Researchers at Tel Aviv University's Schools of Medicine and Neuroscience uncovered, for the first time, the biological mechanism causing nerve destruction in the most common type of neurodegenerative disease, Amyotrophic lateral sclerosis (ALS).
The novel study, which was published in Nature Communication journal, indicates that the course of this fatal disease, also known as Lou Gehrig's disease, can be delayed and even reversed in its early stages.
One out of every 400 people will be diagnosed with ALS and given a life expectancy of about three years. Over those years, ALS patients will lose ability to control muscle movement, leading to paralysis. Currently, there is no cure.
Prof. Eran Perlson, who led the study with assistance from TAU doctoral students and Sheba Medical Center, noted that it remains unclear what causes the debilitating illness.
"Only about 10% of the patients carry a familial background with known genetic mutations, but the remaining 90% are a mystery. The paralysis caused by the disease results from damage to the motor neurons, which leads to the degeneration nerve endings and to the loss of muscle innervation. This consequently leads to the degeneration of the nerve and the death of motor neurons in the spinal cord, however until now we could not understand the basic biological mechanism causing the initial damage behind this vicious cascade," he said.
To address the mystery, the researchers analyzed a protein called TDP-43, which had been shown in earlier studies to accumulate in unusual amounts and localization in the brains of about 95% of all ALS patients.
The team revealed a novel biological link between the protein's accumulation and the degeneration of the synapses between the motor neuron endings and the muscles, called neuromuscular junctions, which translate neural commands into physical movements. In muscle biopsies taken from ALS patients the researchers found that the toxic protein accumulates also in high proximity to these neuromuscular junctions during the early stages of the disease and before patients develop any serious symptoms. In a series of experiments performed by the researchers, both in cells of ALS patients and in genetically modified model animals, they discovered that the accumulation of the TDP-43 protein in the neuromuscular junction inhibits the ability to locally synthesize proteins that are essential to mitochondrial activity, which provides the power of fundamental cellular processes. The dysfunction of mitochondria in nerve terminals leads to neuromuscular junction disruption and ultimately to the death of the motor neurons. "It’s important first to understand the spatial complexity of motor neurons," Perlson said.

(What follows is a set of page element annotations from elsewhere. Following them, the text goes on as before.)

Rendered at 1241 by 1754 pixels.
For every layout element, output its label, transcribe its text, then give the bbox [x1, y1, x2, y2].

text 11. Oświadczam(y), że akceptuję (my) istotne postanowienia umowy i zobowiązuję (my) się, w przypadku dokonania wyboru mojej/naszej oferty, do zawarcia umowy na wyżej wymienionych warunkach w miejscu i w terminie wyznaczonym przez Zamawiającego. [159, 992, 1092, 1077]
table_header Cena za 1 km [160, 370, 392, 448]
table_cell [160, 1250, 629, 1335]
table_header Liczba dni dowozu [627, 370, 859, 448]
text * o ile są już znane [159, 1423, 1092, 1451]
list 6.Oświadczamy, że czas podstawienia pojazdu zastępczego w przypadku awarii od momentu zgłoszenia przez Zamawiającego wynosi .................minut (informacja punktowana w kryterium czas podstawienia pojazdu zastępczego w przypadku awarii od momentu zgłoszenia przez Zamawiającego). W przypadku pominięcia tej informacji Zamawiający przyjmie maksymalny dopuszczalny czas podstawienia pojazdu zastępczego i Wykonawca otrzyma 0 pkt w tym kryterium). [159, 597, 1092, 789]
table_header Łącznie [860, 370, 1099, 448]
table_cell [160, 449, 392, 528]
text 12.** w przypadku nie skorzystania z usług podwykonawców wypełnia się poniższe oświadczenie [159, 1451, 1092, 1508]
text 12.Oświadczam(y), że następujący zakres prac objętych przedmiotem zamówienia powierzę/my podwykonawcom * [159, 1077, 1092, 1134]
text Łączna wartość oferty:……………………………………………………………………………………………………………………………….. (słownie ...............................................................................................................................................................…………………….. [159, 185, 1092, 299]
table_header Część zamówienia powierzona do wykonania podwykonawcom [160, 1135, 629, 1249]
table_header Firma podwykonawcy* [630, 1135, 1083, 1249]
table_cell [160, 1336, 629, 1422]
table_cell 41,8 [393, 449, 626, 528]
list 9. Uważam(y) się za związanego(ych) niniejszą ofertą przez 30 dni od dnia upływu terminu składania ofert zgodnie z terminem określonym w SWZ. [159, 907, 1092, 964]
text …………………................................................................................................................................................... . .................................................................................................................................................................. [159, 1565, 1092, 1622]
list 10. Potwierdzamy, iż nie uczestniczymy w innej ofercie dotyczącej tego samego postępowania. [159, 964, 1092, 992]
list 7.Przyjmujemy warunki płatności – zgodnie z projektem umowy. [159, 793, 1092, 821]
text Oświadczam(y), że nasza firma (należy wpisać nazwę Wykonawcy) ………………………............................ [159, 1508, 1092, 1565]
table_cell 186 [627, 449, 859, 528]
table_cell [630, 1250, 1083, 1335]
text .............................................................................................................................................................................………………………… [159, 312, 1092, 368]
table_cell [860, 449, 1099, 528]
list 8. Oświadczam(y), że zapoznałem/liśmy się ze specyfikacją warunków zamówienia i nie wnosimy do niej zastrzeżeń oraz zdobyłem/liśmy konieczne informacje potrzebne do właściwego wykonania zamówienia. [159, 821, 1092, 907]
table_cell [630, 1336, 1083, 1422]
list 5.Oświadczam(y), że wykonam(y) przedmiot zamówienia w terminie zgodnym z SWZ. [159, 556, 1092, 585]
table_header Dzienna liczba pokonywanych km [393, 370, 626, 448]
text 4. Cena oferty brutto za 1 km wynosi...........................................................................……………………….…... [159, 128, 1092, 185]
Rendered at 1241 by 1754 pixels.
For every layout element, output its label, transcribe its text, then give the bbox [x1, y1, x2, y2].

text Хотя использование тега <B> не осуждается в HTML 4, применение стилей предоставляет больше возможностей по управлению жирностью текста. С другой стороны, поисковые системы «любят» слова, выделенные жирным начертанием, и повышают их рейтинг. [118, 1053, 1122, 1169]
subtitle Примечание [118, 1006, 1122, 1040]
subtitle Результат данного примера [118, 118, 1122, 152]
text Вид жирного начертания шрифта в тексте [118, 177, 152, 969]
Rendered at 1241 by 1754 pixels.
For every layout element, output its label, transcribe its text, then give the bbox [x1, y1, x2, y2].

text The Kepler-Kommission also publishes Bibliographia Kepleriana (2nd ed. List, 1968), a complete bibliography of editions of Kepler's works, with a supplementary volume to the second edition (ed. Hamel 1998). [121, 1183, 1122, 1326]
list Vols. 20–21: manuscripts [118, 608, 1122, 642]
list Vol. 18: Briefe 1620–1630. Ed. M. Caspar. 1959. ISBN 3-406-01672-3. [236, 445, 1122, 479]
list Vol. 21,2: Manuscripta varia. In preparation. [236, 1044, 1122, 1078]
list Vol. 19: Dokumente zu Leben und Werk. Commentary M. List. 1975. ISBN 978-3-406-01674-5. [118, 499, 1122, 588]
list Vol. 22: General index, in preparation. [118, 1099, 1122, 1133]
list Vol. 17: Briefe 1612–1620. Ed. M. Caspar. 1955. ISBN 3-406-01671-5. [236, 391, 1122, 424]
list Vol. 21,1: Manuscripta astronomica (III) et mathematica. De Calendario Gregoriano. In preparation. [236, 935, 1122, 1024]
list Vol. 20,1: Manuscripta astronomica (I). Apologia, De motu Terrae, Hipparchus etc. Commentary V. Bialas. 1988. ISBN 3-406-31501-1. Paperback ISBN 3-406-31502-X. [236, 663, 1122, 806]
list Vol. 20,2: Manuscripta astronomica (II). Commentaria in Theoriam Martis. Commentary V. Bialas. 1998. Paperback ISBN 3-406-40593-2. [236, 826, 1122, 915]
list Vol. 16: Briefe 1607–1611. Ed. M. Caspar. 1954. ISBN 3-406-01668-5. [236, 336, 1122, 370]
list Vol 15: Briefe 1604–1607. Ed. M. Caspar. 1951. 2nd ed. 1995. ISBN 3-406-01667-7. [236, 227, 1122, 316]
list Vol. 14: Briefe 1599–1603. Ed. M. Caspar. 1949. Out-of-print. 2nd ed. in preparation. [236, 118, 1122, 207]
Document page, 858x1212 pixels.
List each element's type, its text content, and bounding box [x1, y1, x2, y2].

"The motor neurons are found in the spinal cord and need to reach every muscle in the body in order to operate it. One can imagine, for example, an extension cable coming out of the spinal cord and reaching the muscles in the little toe in our foot. These extensions can be as long as one meter in adults and are called axons. In earlier studies, we have shown that to maintain this complex organization motor neuron axons require an increased amount of energy, particularly in the most remote parts, the neuromuscular junctions. In our current study, we focused on a pathological change in TDP-43 protein that takes place in these axons and at neuromuscular junctions. In a normal motor neuron, this protein is mainly found in the nucleus. We showed that in ALS this protein exits the nucleus and accumulates throughout the entire cell and particularly in the neuromuscular junction. As the function of motor neurons depends on these neuromuscular junctions located on the remote end of the 'extension cable', we realized that this finding could be of critical importance. We discovered that the accumulations formed by the TDP-43 protein in neuromuscular junctions trap RNA molecules and prevent the synthesis of essential proteins to mitochondrial function. Mitochondria are organelles found in cells and are the main energy providers for numerous cellular processes, including neural transmission. The condensation of TDP-43 protein in neuromuscular junctions results in a severe energy depletion, prevents mitochondrial repair, and consequently leads to the disruption of these junctions, degeneration of the entire ‘extension cable’ and to the death of motor neurons in the spinal cord," he continued.
Perlson concluded that in the future if doctors could diagnose and intervene early enough, maybe it will be possible to inhibit the destructive degeneration in ALS patients' muscles.